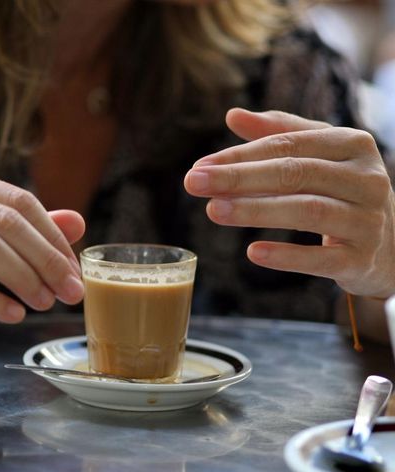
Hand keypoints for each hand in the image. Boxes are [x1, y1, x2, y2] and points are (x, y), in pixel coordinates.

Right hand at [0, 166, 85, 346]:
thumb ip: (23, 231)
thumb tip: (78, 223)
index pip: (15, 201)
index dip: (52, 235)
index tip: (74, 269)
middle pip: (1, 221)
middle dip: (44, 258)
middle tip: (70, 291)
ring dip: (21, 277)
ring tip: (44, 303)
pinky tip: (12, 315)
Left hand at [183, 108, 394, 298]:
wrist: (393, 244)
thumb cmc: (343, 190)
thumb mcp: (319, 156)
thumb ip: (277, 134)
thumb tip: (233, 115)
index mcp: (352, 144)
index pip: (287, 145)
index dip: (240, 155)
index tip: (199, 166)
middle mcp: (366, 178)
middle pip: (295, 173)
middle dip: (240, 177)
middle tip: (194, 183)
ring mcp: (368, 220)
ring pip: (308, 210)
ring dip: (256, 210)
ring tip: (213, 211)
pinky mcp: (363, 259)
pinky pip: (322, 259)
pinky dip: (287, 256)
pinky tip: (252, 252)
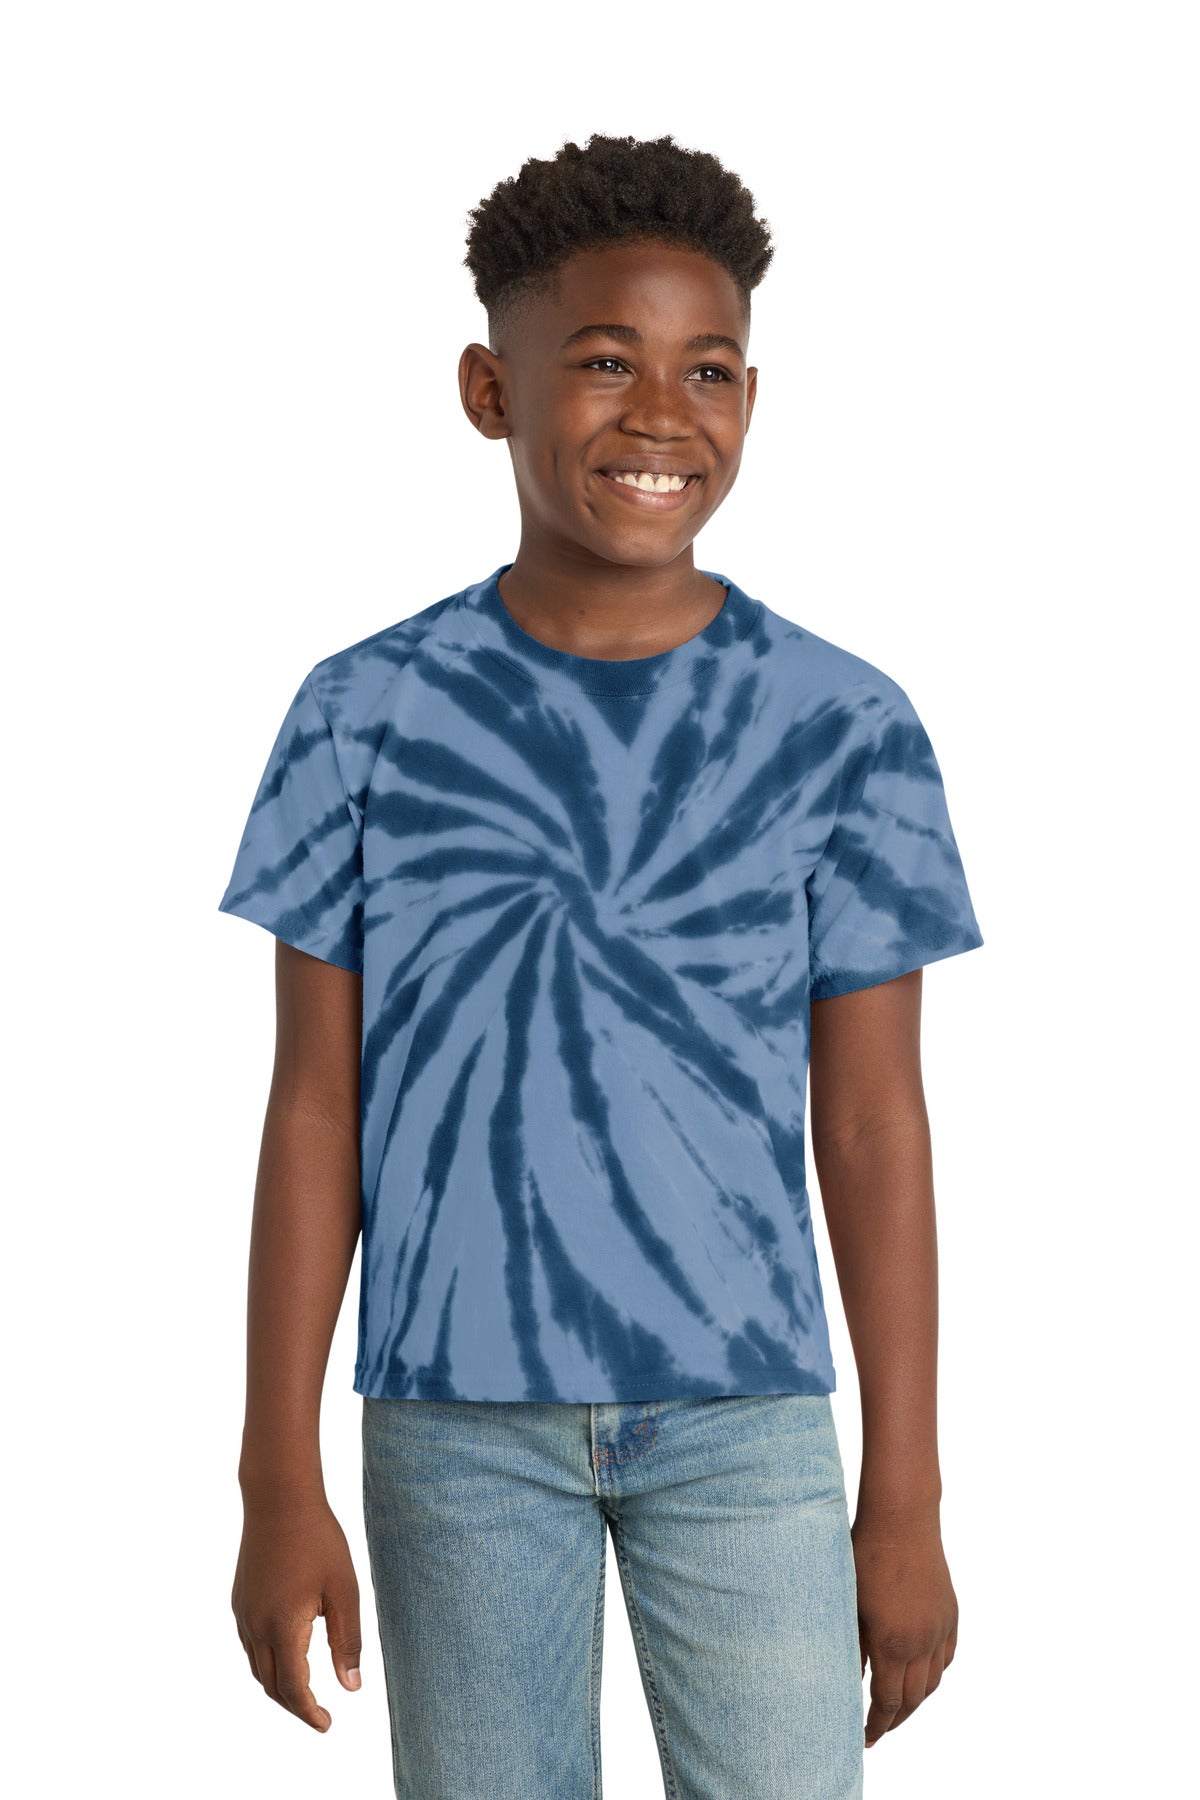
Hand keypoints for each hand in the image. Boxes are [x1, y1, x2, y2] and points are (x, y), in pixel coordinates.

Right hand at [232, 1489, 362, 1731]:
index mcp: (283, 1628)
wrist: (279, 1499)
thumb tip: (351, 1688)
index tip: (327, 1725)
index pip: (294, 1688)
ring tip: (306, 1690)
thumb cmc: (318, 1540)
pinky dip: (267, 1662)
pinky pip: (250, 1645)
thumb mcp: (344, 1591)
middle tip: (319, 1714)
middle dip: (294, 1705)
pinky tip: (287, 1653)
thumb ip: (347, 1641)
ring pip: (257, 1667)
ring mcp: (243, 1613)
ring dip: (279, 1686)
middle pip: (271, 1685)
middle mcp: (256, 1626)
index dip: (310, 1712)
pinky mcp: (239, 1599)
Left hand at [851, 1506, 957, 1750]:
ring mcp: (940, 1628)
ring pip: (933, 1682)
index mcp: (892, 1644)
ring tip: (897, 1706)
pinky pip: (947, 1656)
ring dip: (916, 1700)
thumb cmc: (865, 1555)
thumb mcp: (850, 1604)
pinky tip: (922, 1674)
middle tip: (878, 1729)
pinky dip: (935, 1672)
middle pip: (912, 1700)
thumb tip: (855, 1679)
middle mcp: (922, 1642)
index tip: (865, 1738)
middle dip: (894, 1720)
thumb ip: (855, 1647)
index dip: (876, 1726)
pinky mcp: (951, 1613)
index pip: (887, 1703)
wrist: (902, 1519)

- Task -
Exactly repeat the lines from the line that contains "ring mcp: (243, 1613)" to the end of the entries, both included, and leave out all other lines.

- Final answer -
ring mcp: (243, 1613)
ring dip: (279, 1686)
middle pip: (271, 1685)
middle mcp: (256, 1626)
index dip: (310, 1712)
pinky mcp: (239, 1599)
Left hand at [851, 1506, 957, 1750]:
ring mcp: (940, 1628)
ring pip: (933, 1682)
index mcp: (892, 1644)
ring tip: (897, 1706)
pinky pip: (947, 1656)
ring dip: (916, 1700)
thumb cmc: (865, 1555)
thumb mcp: (850, 1604)
pinky tip: (922, 1674)
middle tip: (878, 1729)
pinky dip: (935, 1672)
middle pip: (912, 1700)
thumb tip: (855, 1679)
middle mcp: (922, 1642)
index tip: (865, 1738)
middle dip: (894, 1720)
thumb ip: (855, 1647)
index dip: (876, 1726)
pinky mcp: (951, 1613)
index pip: (887, 1703)
wrist: (902, 1519)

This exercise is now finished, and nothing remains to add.